In regard to foreign policy, she acknowledged that India was "closer to the Soviet Union (than the United States) . . . but this does not influence our decisions."

As for the Soviet invasion of Afghanistan, she said "there is no excuse for Soviet troops to go into Afghanistan. I am against any interference and naturally the more it is, the more I am against it, especially the bringing in of troops."

But Gandhi noted that Soviet moves in Afghanistan were unlikely to affect India directly and said the real threat to India lay in U.S. arms supplies to Pakistan, India's neighbor.

"Soviets by themselves will not do anything to us . . . not as of now.Why should they?" she said.

Arms in Pakistan, however, "may be used against India because the situation there is so politically unstable. The most dangerous thing is to have a weak neighbor.

"Besides," she added, "when the internal situation is unstable as it is in Pakistan, the arms may be used against its own people."

Results from 356 of the 542 districts gave 277 seats to Gandhi's Congress-I Party and 15 to its allies.

Her opponents were in disarray. Jagjivan Ram's Janata, the coalition that defeated Gandhi in 1977 and the party expected to provide the strongest opposition to her, had gained 13 seats, compared to the 278 it polled in 1977.

Caretaker Prime Minister Charan Singh's coalition of his breakaway Janata faction and the rump Congress Party won 24 seats between them.

Singh won easily from his district of Bagpat, where there had been charges that large numbers of Untouchables -- members of India's lowest caste -- were kept from voting by the small landowning farmers who gave him his greatest support.

But Raj Narain, the party president who defeated Gandhi in 1977 in Rae Bareli, was losing this time in another constituency.

Ram, the 71 year old Untouchable leader, who has been in every Indian cabinet save two since independence, won easily from his district.

Gandhi swept to an overwhelming personal victory in one of the two constituencies where she was on the ballot and also was far ahead in the district of Rae Bareli where she lost in 1977.

Her 33-year-old son, Sanjay Gandhi, won an overwhelming victory in his constituency of Amethi, next to Rae Bareli in the state of Uttar Pradesh.

Sanjay Gandhi, who is appealing one conviction, is also being investigated following an official commission report that he used special influence to start up an automobile firm that never produced a car but provided riches for him and his friends.

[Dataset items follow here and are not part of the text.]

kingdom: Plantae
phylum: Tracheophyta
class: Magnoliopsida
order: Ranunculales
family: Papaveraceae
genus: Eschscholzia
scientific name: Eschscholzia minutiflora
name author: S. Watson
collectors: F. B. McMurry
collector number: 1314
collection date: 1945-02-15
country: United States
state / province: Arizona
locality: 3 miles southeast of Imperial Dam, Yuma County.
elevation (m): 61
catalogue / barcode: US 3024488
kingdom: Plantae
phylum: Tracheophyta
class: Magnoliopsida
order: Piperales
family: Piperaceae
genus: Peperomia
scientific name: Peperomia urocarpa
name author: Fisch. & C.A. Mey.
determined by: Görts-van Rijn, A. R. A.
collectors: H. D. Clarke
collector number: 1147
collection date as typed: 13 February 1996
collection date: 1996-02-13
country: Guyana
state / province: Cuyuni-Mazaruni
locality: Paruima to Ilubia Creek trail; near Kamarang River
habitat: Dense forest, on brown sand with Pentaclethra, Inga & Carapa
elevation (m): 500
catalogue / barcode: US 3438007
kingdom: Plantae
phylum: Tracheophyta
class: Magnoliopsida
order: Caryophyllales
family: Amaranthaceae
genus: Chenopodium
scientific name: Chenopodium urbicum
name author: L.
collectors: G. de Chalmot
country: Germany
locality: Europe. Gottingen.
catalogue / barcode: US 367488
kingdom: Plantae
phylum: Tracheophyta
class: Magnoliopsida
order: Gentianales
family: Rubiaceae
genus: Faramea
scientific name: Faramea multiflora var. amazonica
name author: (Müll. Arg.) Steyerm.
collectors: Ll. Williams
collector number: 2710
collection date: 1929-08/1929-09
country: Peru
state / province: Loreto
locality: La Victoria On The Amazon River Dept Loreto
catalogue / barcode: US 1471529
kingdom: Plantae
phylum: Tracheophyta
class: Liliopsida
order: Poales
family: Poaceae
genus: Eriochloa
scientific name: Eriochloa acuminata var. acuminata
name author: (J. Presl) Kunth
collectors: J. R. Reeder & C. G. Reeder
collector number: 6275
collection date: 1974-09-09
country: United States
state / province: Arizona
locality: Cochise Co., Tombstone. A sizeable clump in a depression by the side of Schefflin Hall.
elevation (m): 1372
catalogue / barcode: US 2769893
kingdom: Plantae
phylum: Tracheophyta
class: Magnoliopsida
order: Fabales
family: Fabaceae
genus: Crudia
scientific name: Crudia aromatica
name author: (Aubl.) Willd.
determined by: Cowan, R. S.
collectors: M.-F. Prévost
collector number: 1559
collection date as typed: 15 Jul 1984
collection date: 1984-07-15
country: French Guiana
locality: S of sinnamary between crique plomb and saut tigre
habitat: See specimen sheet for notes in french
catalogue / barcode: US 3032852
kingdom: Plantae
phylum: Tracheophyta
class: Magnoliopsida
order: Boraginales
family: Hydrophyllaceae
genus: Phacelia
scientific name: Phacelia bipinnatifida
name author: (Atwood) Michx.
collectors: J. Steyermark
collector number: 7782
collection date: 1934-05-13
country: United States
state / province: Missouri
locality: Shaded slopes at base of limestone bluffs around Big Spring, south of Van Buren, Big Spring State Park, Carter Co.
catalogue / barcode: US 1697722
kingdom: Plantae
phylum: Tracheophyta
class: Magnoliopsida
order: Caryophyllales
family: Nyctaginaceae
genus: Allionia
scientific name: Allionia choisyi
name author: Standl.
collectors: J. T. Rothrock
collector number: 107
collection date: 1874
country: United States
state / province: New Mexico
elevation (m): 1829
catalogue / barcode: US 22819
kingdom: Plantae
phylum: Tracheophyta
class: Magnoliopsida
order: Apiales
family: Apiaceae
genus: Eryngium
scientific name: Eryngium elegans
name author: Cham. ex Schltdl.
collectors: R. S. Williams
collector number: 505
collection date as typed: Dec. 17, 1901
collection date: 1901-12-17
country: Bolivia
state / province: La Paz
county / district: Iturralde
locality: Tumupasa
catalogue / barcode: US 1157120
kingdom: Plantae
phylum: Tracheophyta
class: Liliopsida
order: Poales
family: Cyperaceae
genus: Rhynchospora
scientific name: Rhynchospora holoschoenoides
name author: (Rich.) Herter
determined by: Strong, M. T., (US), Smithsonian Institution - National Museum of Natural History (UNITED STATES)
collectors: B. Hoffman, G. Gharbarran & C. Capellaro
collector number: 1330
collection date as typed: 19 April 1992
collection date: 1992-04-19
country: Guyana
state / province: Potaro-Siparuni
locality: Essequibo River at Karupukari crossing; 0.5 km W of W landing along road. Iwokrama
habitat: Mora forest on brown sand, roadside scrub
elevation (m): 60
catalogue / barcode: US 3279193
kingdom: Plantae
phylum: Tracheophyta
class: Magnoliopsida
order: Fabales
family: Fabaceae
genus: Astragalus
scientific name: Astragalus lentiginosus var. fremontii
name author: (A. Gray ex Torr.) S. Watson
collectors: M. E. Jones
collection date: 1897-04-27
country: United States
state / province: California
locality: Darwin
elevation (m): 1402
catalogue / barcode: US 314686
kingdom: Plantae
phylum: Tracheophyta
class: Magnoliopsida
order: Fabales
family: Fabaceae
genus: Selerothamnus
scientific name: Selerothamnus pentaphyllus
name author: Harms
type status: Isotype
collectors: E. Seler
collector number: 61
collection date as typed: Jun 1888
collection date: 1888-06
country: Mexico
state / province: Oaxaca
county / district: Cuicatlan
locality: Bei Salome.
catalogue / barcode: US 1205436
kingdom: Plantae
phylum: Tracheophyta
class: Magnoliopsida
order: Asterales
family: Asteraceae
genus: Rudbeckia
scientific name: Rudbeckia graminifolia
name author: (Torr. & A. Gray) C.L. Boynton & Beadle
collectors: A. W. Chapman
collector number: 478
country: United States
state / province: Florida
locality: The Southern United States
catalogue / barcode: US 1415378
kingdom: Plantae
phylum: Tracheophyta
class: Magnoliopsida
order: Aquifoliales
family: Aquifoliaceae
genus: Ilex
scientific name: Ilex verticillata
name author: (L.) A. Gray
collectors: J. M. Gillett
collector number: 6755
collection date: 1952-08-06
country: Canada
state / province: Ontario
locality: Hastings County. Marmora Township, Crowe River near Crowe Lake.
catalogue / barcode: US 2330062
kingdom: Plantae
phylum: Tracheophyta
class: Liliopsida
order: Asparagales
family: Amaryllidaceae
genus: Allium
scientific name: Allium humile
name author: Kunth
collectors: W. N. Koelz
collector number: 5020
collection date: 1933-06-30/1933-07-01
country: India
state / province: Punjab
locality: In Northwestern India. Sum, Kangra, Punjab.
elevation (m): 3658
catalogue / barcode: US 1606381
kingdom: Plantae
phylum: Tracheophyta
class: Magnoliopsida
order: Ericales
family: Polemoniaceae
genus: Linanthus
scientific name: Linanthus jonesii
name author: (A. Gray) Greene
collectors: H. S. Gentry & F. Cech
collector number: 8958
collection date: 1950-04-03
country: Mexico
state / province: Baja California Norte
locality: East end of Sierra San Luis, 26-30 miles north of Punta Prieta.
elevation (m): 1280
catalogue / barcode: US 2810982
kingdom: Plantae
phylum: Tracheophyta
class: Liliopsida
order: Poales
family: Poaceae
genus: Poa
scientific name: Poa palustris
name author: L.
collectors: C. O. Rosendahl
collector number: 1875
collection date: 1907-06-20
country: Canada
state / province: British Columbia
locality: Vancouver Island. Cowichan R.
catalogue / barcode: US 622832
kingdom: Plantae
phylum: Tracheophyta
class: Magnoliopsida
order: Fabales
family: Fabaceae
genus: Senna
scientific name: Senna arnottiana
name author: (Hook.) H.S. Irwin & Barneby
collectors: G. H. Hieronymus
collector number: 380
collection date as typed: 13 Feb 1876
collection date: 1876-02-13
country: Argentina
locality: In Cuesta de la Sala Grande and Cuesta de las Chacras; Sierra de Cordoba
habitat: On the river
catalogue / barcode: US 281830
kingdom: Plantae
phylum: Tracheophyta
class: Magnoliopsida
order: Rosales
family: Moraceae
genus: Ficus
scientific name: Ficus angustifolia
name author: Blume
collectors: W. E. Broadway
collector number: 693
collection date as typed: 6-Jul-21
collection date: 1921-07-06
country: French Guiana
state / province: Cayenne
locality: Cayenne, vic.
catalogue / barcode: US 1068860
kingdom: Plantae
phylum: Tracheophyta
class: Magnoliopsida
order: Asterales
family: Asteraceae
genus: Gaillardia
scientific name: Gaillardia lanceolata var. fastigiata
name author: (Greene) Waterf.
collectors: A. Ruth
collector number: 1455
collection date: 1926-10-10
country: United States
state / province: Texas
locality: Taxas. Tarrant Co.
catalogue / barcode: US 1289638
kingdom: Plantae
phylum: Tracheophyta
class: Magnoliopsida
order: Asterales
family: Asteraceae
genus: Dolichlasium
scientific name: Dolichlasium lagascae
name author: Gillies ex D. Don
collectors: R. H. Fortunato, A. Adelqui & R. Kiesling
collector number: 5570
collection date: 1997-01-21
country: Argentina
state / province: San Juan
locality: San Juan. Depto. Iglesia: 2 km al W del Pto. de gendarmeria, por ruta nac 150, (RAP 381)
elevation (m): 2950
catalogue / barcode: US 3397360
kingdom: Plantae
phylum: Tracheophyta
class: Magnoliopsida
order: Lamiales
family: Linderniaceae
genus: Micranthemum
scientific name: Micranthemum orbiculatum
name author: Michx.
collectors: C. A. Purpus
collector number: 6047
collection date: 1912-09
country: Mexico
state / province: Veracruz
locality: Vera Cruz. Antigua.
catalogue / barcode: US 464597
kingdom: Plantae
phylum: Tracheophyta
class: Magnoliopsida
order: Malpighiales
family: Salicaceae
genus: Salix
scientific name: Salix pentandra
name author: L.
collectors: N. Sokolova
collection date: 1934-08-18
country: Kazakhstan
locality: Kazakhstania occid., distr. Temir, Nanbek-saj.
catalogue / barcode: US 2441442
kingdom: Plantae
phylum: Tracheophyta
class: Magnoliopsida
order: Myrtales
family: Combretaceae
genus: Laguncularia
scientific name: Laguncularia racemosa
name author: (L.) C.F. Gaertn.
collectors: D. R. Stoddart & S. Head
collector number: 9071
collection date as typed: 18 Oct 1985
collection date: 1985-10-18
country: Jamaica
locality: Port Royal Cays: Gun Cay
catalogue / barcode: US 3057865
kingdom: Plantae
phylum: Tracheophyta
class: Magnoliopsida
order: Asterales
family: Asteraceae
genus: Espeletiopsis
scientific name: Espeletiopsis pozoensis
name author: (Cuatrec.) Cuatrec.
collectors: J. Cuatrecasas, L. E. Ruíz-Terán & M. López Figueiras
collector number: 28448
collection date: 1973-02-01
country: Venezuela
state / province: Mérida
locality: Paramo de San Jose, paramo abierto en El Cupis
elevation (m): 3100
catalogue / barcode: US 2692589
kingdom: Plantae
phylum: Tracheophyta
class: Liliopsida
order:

Many of Gandhi's associates from her emergency rule were returned to power by the Indian voters. Among them were Bansi Lal, the defense minister in the Gandhi government who was taken to jail in handcuffs and accused of bending government rules to help Sanjay set up his auto factory, and Jagdish Tyrler, a codefendant with Sanjay in a case involving assault on a police office during a riot here last May.

While Gandhi -- an aristocratic woman whose father, Jawaharlal Nehru, was a leader in its India's independence fight and its first prime minister -- displayed little public emotion at her victory, her supporters danced with glee on the lawn of her house this morning.

A band played music that sounded more like New Orleans than New Delhi as Congress-I workers trooped past hastily erected police barracades to see their favorite.

Gandhi rarely smiled -- except when the cameras were on her. At one point she arranged campaign workers into a better picture, but for the most part she stood on a platform receiving supporters who filed past, sometimes handing back garlands to young children.

She said she went to bed at 10:30 p.m. yesterday -- while her victory was far from clear -- and awoke at 7:30 this morning. One close aide said she paid little attention to the results, and instead sorted New Year's greetings with a daughter-in-law.